The Cayuga-Seneca Canal Trail succinctly captures the Finger Lakes experience — minus the iconic gorges and waterfalls. It is a microcosm of a drive along a wine trail beside the sinuous Finger Lakes, but rather than taking it in at 50 mph, the pace along the Cayuga-Seneca Trail is more leisurely. The corridor is lined with trees and features a broad, level, stone-dust trail that is a pleasure to ride, walk, or run. Free of obstructions, the path allows you to take in the sights, sounds, and, for better or worse, smells of the pastoral landscape.
The trail follows an old railroad bed beside a canal that links the two largest Finger Lakes while connecting picturesque villages along the way — or at least it will when complete. Presently, 6.7 of the eventual 19 miles are finished and open to the public. Through the trees and between the wetlands, travelers find boaters and paddlers cruising the Cayuga-Seneca Canal and sprawling agricultural fields.
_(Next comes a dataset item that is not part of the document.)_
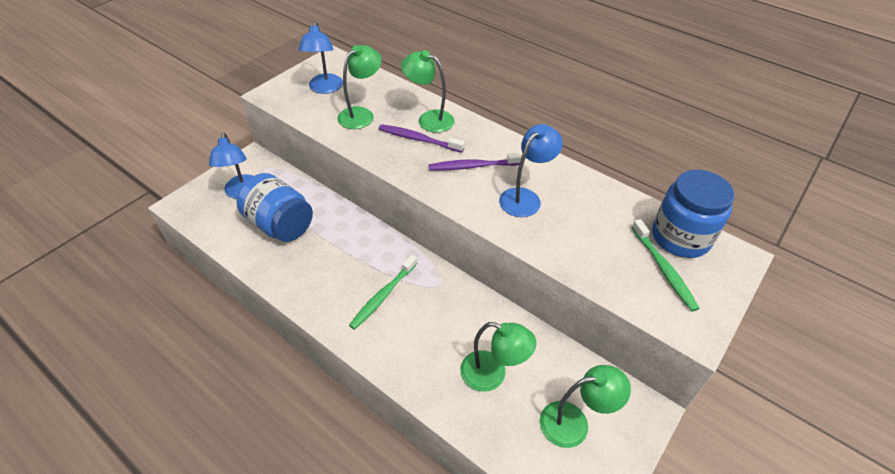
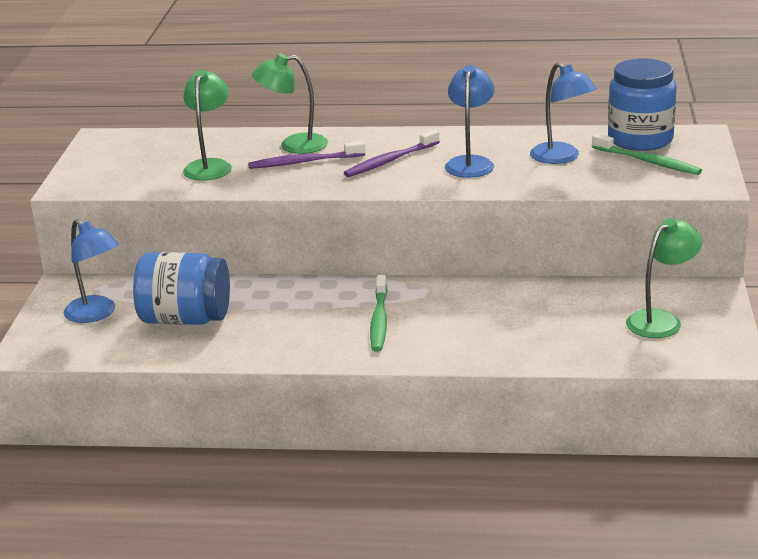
camera: 30 degrees left, 20 degrees down
(325, 88) = (132, 161): blue lamp -> blue lamp (561, 158)
(492, 375) = (555, 324): green lamp -> none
There, in a nutshell, so to speak, is the Finger Lakes region: lakes, canals, biking, and hiking trails, flat-water paddling, leisurely boating, wildlife marshes, and quiet woodlands all surrounded by agricultural fields.
The eventual plan is to connect Seneca Lake State Park to Montezuma National Wildlife Refuge. At that point, the trail would connect with the roughly 300 mile-long Erie Canalway Trail and provide a truly extensive off-road corridor. Presently the off-road portion starts at 96A in Fayette near Seneca Lake State Park and follows an abandoned railroad corridor to the Village of Waterloo — roughly 5 miles. A tunnel under 96A provides a direct connection to the 2.5-mile Lakefront Trail at Seneca Lake State Park.
Current access to the eastern end of the trail is available near the DOT building near Lock #4 in Waterloo. The western end can be accessed by parking at Seneca Lake State Park (fees apply) or at the Bishop Nature Preserve, owned by the Finger Lakes Land Trust. The preserve has a large gravel parking area off West River Road and a newly constructed stone dust path that connects directly with the Cayuga-Seneca Canal Trail.